[Records excerpted from a collection]
--------------------
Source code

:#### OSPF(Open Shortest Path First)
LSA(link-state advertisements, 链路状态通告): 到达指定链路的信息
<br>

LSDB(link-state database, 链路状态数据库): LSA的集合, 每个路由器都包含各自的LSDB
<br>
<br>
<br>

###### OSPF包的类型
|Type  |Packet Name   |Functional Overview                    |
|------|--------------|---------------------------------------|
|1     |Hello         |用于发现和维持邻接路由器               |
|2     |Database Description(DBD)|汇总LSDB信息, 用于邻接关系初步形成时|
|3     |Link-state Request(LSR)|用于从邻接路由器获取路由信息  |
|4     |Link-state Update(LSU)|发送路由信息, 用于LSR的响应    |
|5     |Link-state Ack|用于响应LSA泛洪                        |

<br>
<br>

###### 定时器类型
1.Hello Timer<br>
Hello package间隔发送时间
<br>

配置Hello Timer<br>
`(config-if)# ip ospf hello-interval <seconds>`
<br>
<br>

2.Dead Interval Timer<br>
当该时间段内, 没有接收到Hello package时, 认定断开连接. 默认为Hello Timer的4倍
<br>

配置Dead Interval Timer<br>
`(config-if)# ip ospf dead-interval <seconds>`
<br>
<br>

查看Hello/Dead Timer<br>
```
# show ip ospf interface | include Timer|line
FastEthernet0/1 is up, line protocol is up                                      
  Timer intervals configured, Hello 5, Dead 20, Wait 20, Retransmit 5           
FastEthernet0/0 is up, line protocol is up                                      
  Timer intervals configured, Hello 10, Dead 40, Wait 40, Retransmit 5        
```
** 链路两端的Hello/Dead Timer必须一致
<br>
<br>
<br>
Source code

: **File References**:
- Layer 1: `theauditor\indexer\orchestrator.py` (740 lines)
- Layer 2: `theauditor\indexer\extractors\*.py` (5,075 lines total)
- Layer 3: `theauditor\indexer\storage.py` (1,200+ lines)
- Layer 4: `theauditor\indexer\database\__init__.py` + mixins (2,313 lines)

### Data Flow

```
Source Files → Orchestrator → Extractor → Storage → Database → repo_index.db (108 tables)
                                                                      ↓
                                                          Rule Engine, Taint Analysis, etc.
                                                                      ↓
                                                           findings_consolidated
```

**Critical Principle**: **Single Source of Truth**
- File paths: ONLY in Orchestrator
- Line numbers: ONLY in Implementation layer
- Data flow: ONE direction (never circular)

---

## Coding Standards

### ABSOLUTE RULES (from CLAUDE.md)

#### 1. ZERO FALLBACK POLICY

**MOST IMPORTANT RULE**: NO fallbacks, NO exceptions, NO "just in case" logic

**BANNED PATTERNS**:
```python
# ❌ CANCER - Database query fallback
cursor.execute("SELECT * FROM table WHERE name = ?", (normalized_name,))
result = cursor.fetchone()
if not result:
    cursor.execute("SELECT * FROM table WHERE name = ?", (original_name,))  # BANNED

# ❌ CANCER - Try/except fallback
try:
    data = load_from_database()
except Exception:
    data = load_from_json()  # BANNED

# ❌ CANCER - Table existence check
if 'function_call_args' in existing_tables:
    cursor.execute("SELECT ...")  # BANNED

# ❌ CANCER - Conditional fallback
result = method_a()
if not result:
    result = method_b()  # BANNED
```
--------------------
* DESCRIPTION OF THE TASK *
Pull out every line in the data above that has the word "cursor".

* TASK SOLUTION *
cursor.execute("SELECT * FROM table WHERE name = ?", (normalized_name,))
result = cursor.fetchone()
    cursor.execute("SELECT * FROM table WHERE name = ?", (original_name,))  # BANNED
    cursor.execute("SELECT ...")  # BANNED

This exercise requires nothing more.